Sentimental mas pragmático

       Sentimental mas pragmático
 


          Ia eu pela calçada, caminhando um trajeto reprisado todos os dias para ir buscar pão e leite na padaria. O trânsito, de repente, se amontoou num breve congestionamento de carros atrás de um ônibus que parara para colher passageiros. Até aí, tudo absolutamente banal!

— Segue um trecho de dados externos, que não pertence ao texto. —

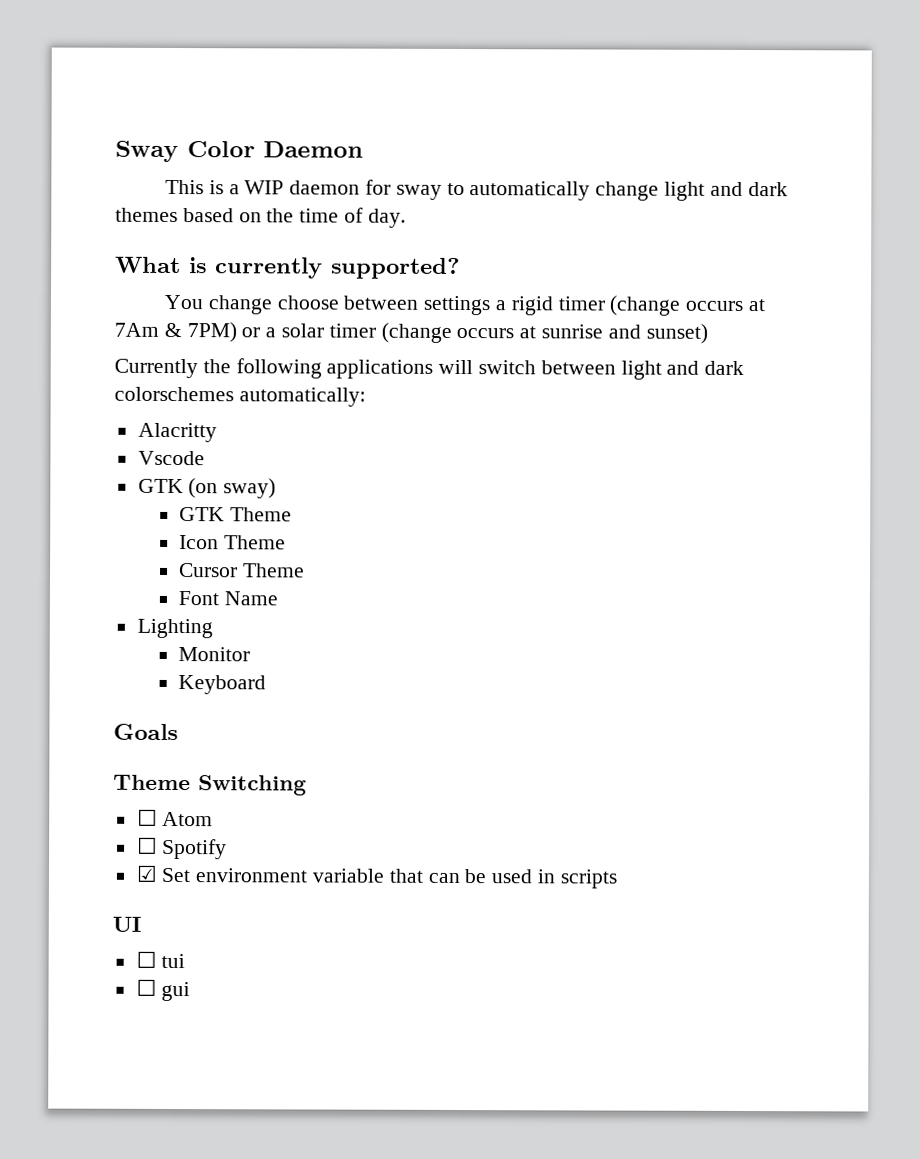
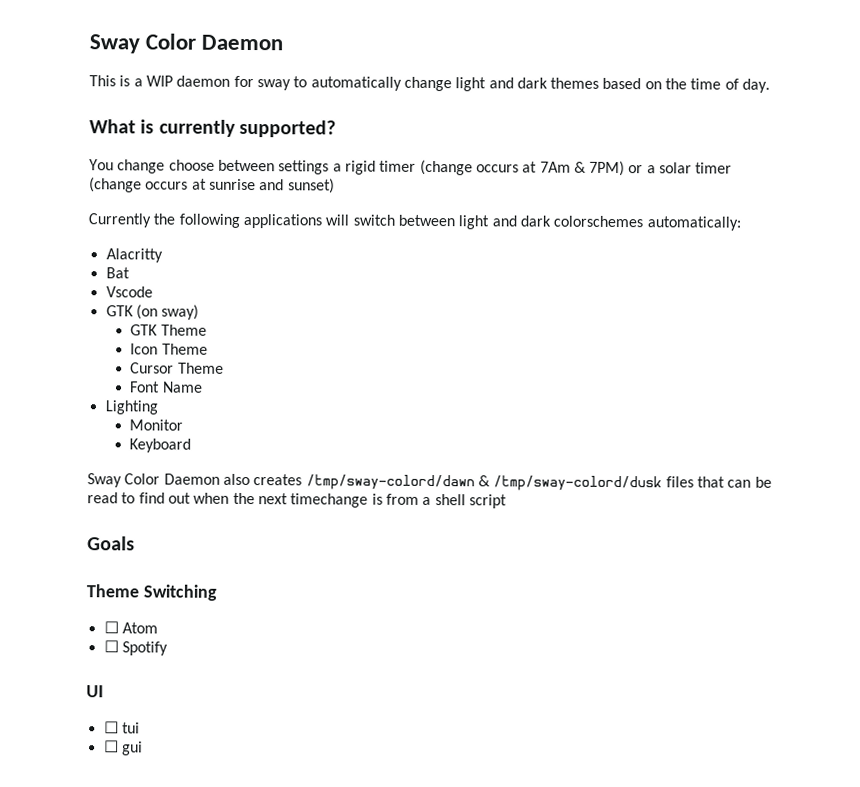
(217, 432) none -> [105,267,130,279] // Bat
(266, 685) none -> [87,473,772,492] [87,492,507,509] // Sway Color Daemon also creates /tmp/sway-colord/dawn & /tmp/sway-colord/dusk files that can be read to find out when the next timechange is from a shell script
[135,864,617,889] // ☑ Set environment variable that can be used in scripts -> (168, 648) none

          Porém, dos alto-falantes de algum daqueles veículos transbordou janela afora para a ambiência da rua a doce voz de Altemar Dutra cantando: “Sentimental eu sou. Eu sou, demais! ...”.  O coletivo partiu e uma carreata involuntária seguiu-lhe o rumo.  Com isso a música também foi embora, abandonando precocemente meus ouvidos que queriam mais. E assim, a banalidade foi expulsa da minha corriqueira busca de provisões para o café da manhã.

          Pegando o caminho de volta, fui pensando que também eu sou sentimental demais. Sempre fui! Passei a vida me oferecendo às lutas que me pareceram justas, mesmo quando não mostravam a menor chance de vitória. Permiti-me seguir sonhos, mesmo os impossíveis. Entreguei-me ao desvario de me apaixonar, mesmo sem ser correspondido.  Dei-me ao luxo de jogar tudo para o alto, de vez em quando, mesmo sabendo que tinha algo a perder. Mas não passei uma vida apenas de inconsequências. Não! Elas só me vieram à mente porque nelas tive prazer.

          Chegando em casa, pus o leite para ferver e os pães para esquentar.  Daí, comecei a notar que, a esta altura de minha existência, já não sobrou muito espaço para o risco e, menos ainda, para o desperdício. Coragem não me falta, só que a maturidade me tornou mais pragmático.  

          Continuo, ainda, abraçando às nobres causas, mas dou preferência para aquelas em que eu possa participar do resultado.  Nunca deixei de sonhar, mas agora corro atrás daquilo que pareça estar ao meu alcance. Amores? Só os viáveis e possíveis, porque não disponho de muito mais tempo para administrar vaidades ou sustentar neuroses alheias. Minha vaidade eu domei e minhas neuroses, se não foram curadas, ao menos se extinguiram pela absoluta falta de respostas.  E não posso mais jogar tudo para o alto, porque meu tudo é pouco e qualquer perda é muito.

         Coloquei o café solúvel no leite quente e adocei a mistura.  Assisti a margarina passada nos pães quentes derretendo instantaneamente. Tudo isso poderia ser só mais um desjejum banal, mas a sensação de cravar os dentes nos pães crocantes, sentindo o doce aroma do café-com-leite, ainda é um prenúncio de gozo para o paladar matinal. 

          Sim! Continuo sentimental! Mas, agora, trago um quê de pragmatismo no coração, porque não quero perder mais nenhuma chance de ser concretamente feliz. Aos mais jovens e aos que não souberam amadurecer deixo o gosto de aventura que há em esperar por aquilo que nunca vem. 

          Ah! E o café da manhã foi uma delícia! Banal, sim, mas com um prazer extremamente eficaz!